And there is a chip in the paint where the chainstay meets the dropout


----------



## mtroy (Jun 10, 2005)

mainlyfats said:


> But let me add another holy crap. I've never, ever, seen that kind of crazy detail lavished on a mountain bike. It's like the bastard love child of Ritchey and Liberace...


:lol: :lol: Thanks man, you made my day.

However, that is amazingly cool...in a gold leaf Vatican ceiling kinda' way.


----------



## salsa-luma (Jun 8, 2007)

That thing is over the top! Nice find, no wonder it was never ridden... gold plating, black ano!!! sick...


----------



## hollister (Sep 16, 2005)

IF52 said:


> And there is a chip in the paint where the chainstay meets the dropout


burn it!


----------



## mingodog (Mar 14, 2006)

That's awwwwsome !! If I win the lottery, I'll try to buy it off you


----------



## IF52 (Jan 10, 2004)

I like the very road bike-esque detailing on the dropouts/derailleur hanger. Notice how the chrome was masked off. Lovely.


----------



## First Flight (Jan 25, 2004)

Apparently the British don't have much appreciation of the older stuff?

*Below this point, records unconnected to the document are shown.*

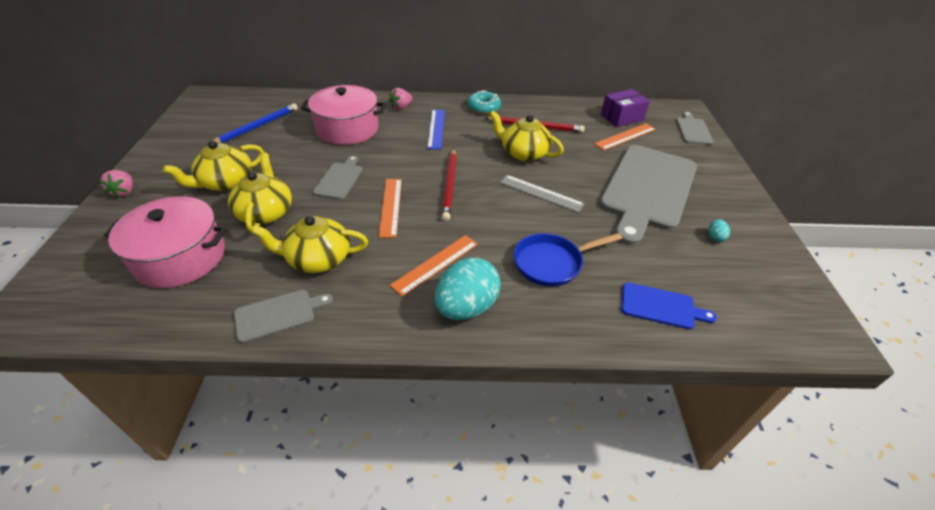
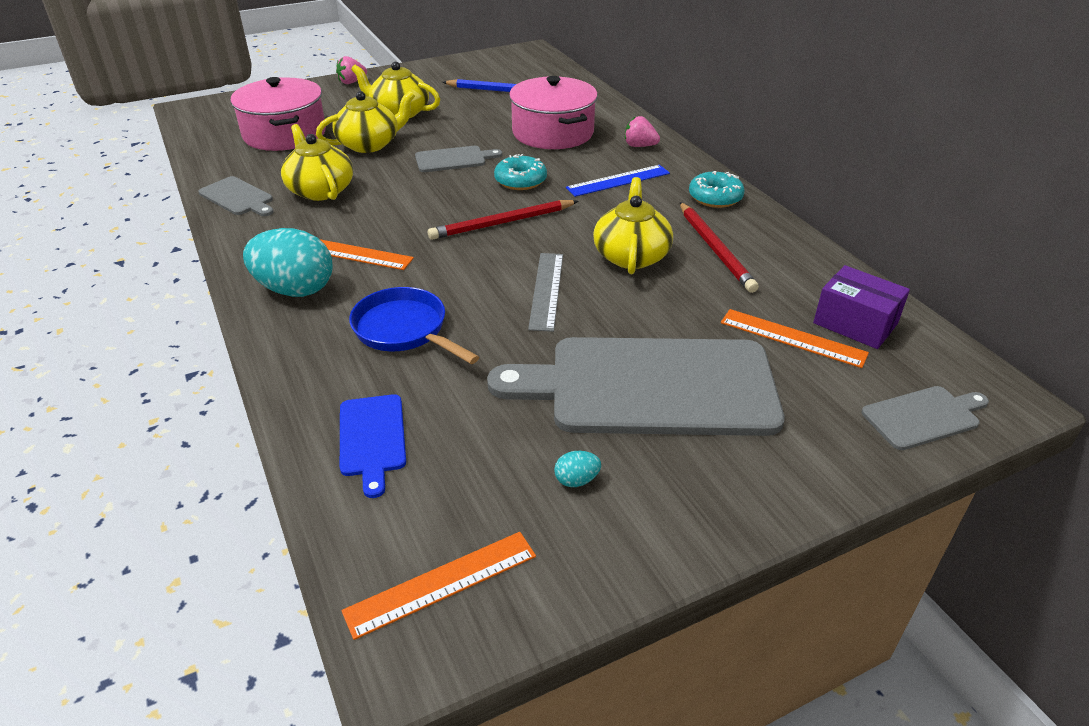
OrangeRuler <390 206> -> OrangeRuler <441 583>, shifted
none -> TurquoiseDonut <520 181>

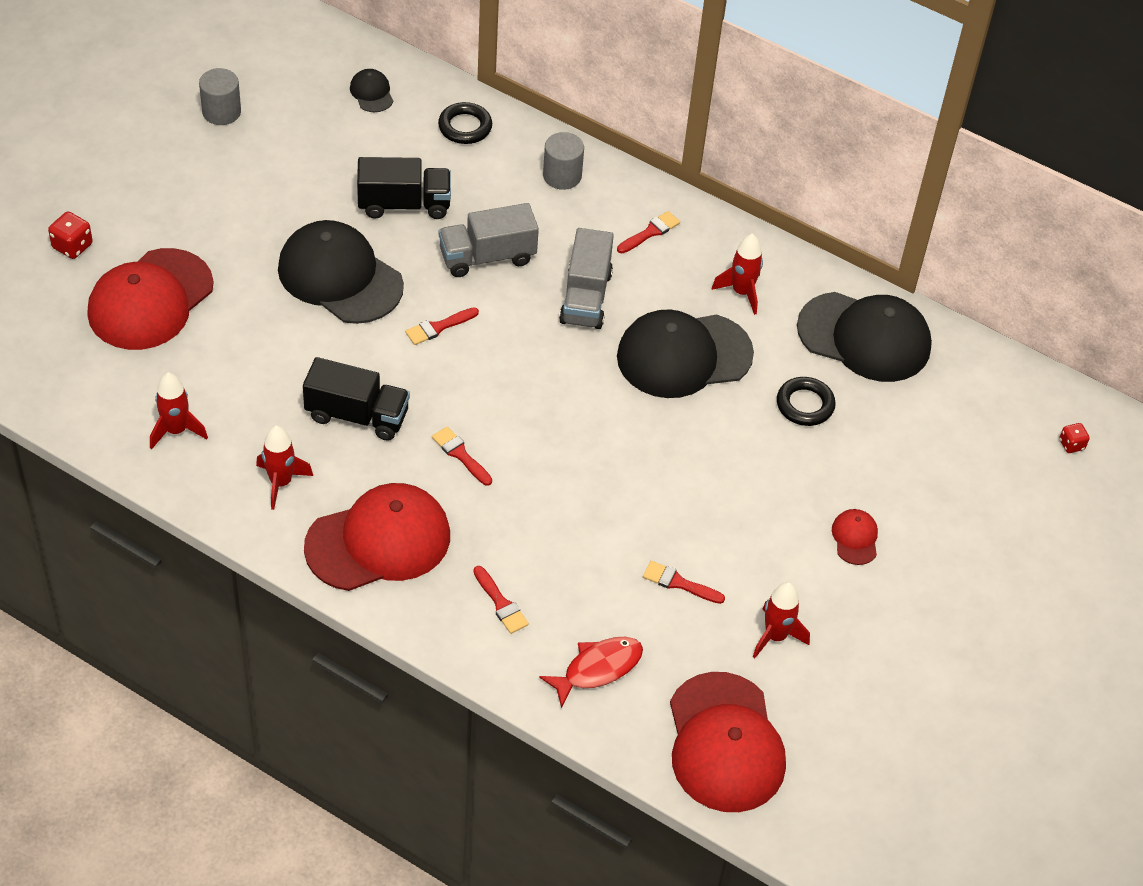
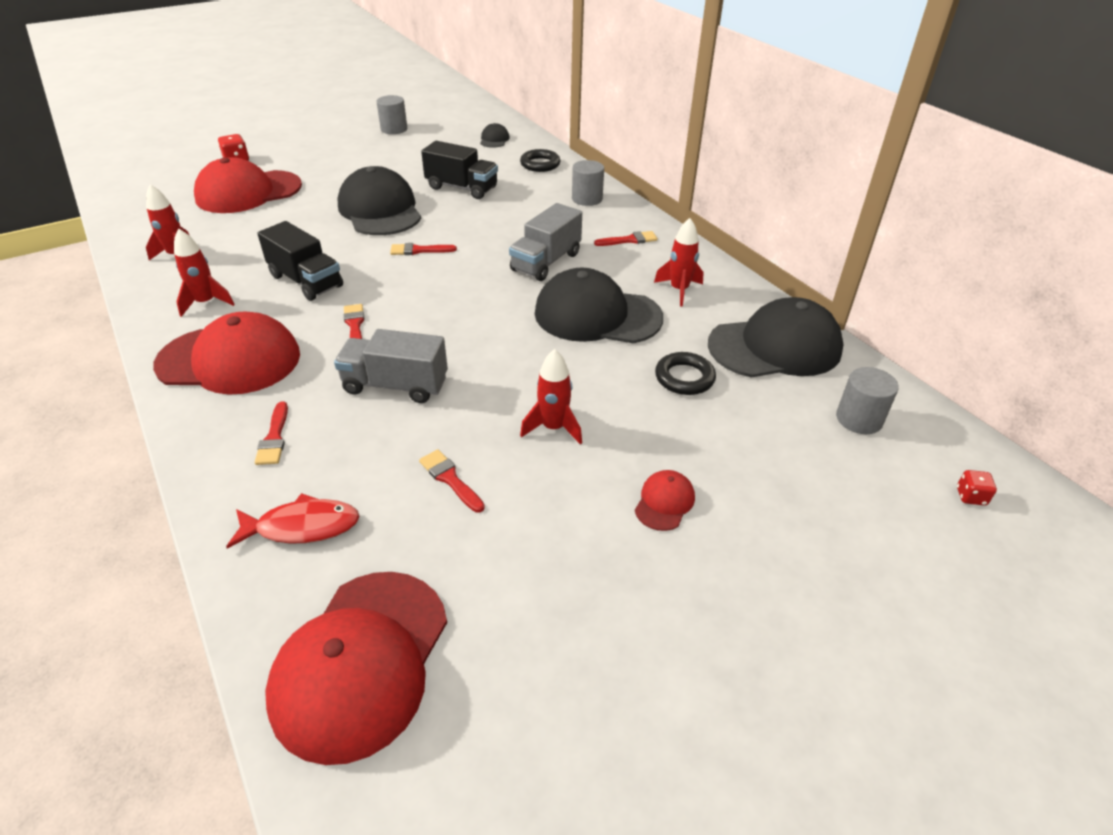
GreyTruck <487 257> -> GreyTruck <395 385>, shifted
RedRocket <775 636> -> RedRocket <553 428>, shifted
BlackCap <864 337> -> BlackCap <775 347>, 60 degrees counterclockwise
none -> GreyCylinder <859 419>

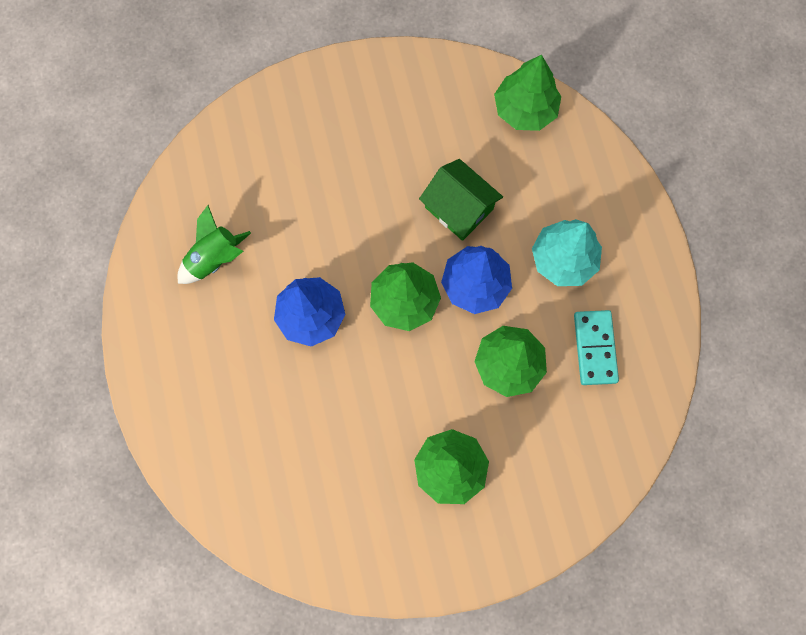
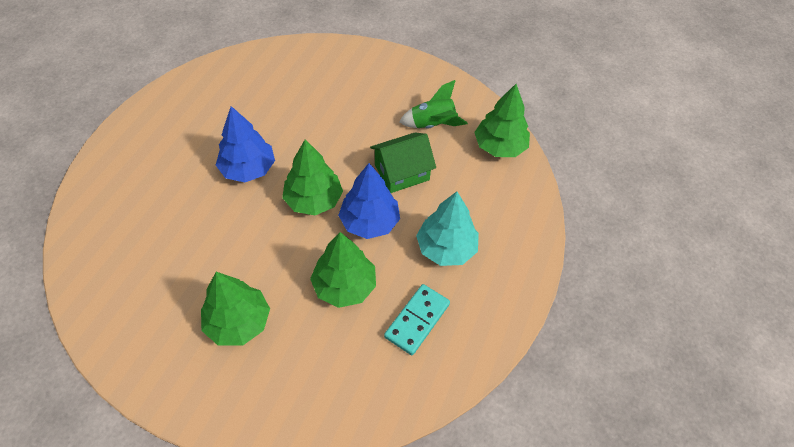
GreenHouse <459 208> -> GreenHouse <402 172>, 75 degrees clockwise
GreenRocket <215 258> -> GreenRocket <433 125>, shifted

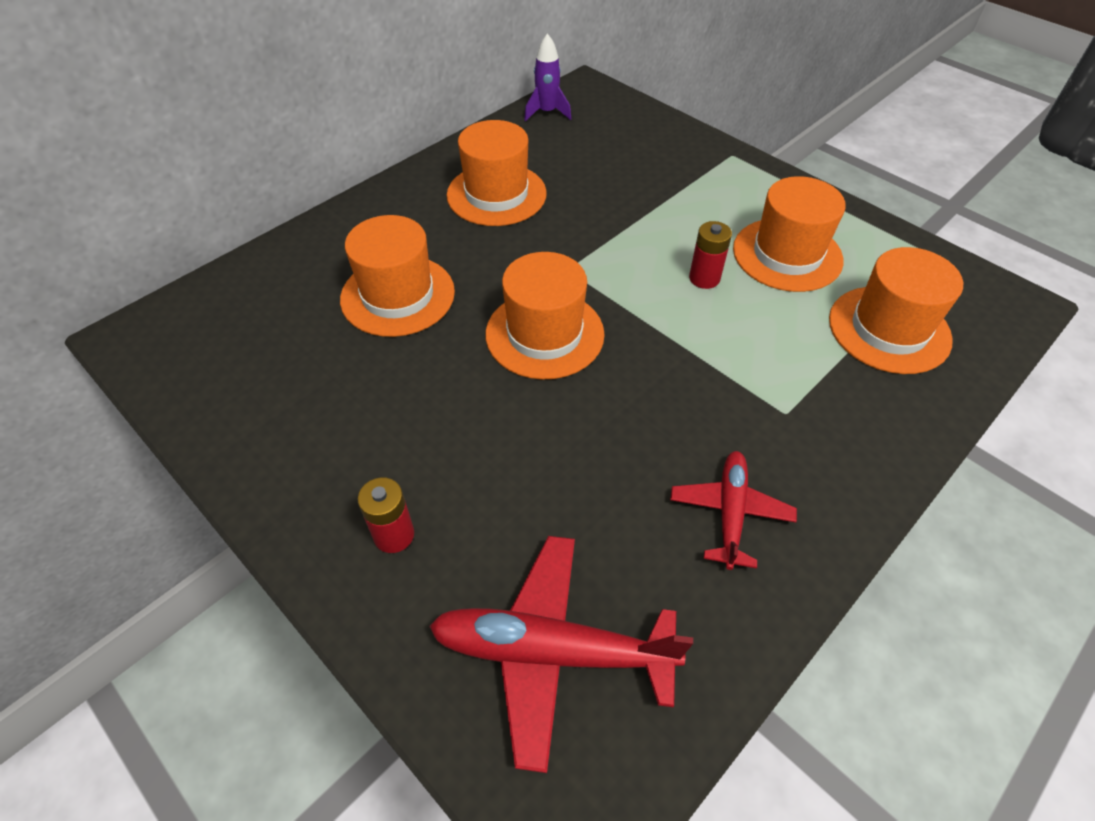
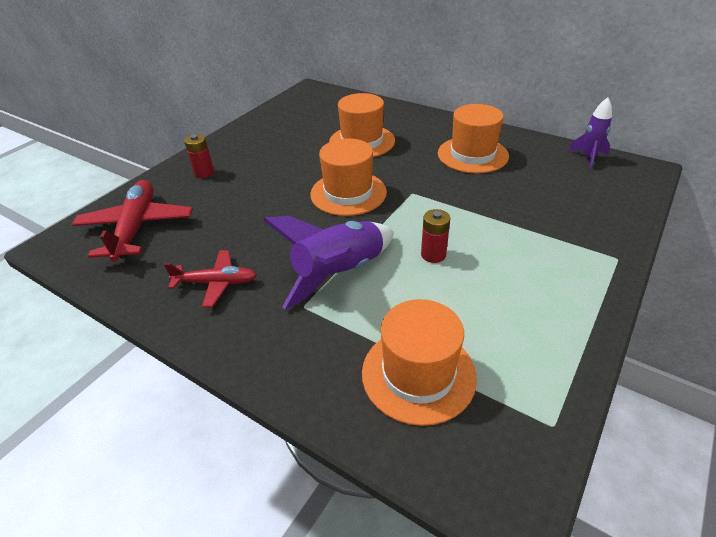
none -> PurpleRocket <340 273>
OrangeHat <787 254> -> none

http://www.retrobike.co.uk/forum/viewtopic.php?t=11230&postdays=0&postorder=asc&vote=viewresult

At least the Ritchey is one vote ahead of the Rockhopper


----------



## scant (Jan 5, 2004)

First Flight said:


> Apparently the British don't have much appreciation of the older stuff?
> 
> http://www.retrobike.co.uk/forum/viewtopic.php?t=11230&postdays=0&postorder=asc&vote=viewresult
> 
> At least the Ritchey is one vote ahead of the Rockhopper


cross forum tastic 
being a brit I'd hazard a guess that most brit retro mountain bike lovers are generally more interested in the early to mid 90s anodnised cnc era. this pole certainly suggests so http://www.retrobike.co.uk/forum/viewtopic.php?t=11307
personally I'm loving the ritchey for its pure over indulgence :thumbsup:

I think this is definately 1 bike NOT to be ridden, imagine scraping off some of that gold leaf... OUCH!


----------



## hollister (Sep 16, 2005)

First Flight said:


> Apparently the British don't have much appreciation of the older stuff?
> 
> http://www.retrobike.co.uk/forum/viewtopic.php?t=11230&postdays=0&postorder=asc&vote=viewresult
> 
> At least the Ritchey is one vote ahead of the Rockhopper


cryin shame


----------



## bushpig (Nov 26, 2005)

hollister said:


> cryin shame


I agree. That Rockhopper is sweet!


----------



## hollister (Sep 16, 2005)

*thanks*



bushpig said:


> I agree. That Rockhopper is sweet!


great, now i got espresso in my keyboard


----------



## Rumpfy (Dec 21, 2003)

bushpig said:


> I agree. That Rockhopper is sweet!


Hahaha!


----------



## First Flight (Jan 25, 2004)

When we started picking up older mountain bikes 5 or 6 years ago, we drew the line a index shifting. If it clicked, it was too new. We started finding a couple of neat newer bikes so the definition of vintage was changed to thumb shifter bikes. Some of the CNC stuff was kinda cool so we added that as well. Once full suspension showed up, the small guys all got a shot at it before the biggies figured it out. I suspect we are seeing the same thing now with 29" bikes.......small guys are prospering but the biggies are getting ready to step in and kill it. As to eras:
1979-1986: friction shift, no suspension, lots of craftsmanship
1987-1990: index thumb shifters, mass production, bigger quantity/lower quality
1991-1995:the horror of original push/push, lots of colorful stuff that worked as well as LX at 5x the price. beginning of the end for many small companies except for the new breed working of full suspension
1996-2001: most cool brands are dead or bought out, CNC stuff is gone, suspension refinement
2001-current: single speeds start to hit which gives small companies hope followed by 29", couple of small component manufacturers survive on niche markets

I think the 79-86 era was the most inspiring era and the 96-01 was the most depressing era. Other opinions?


----------



## Fillet-brazed (Jan 13, 2004)

Rumpfy said:


> Hahaha!


oh man, if that RockHopper ever hit the open market...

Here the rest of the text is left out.